=== Begin Enclosure ===

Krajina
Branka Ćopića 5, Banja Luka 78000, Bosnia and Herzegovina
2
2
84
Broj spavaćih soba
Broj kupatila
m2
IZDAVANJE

=== End Enclosure ===

_Requirement_:
Each line of the data has to be written out exactly as it appears.

_Task response_:
Krajina
Branka Ćopića 5, Banja Luka 78000, Bosnia and Herzegovina
2
2
84
Broj spavaćih soba
Broj kupatila
m2
IZDAVANJE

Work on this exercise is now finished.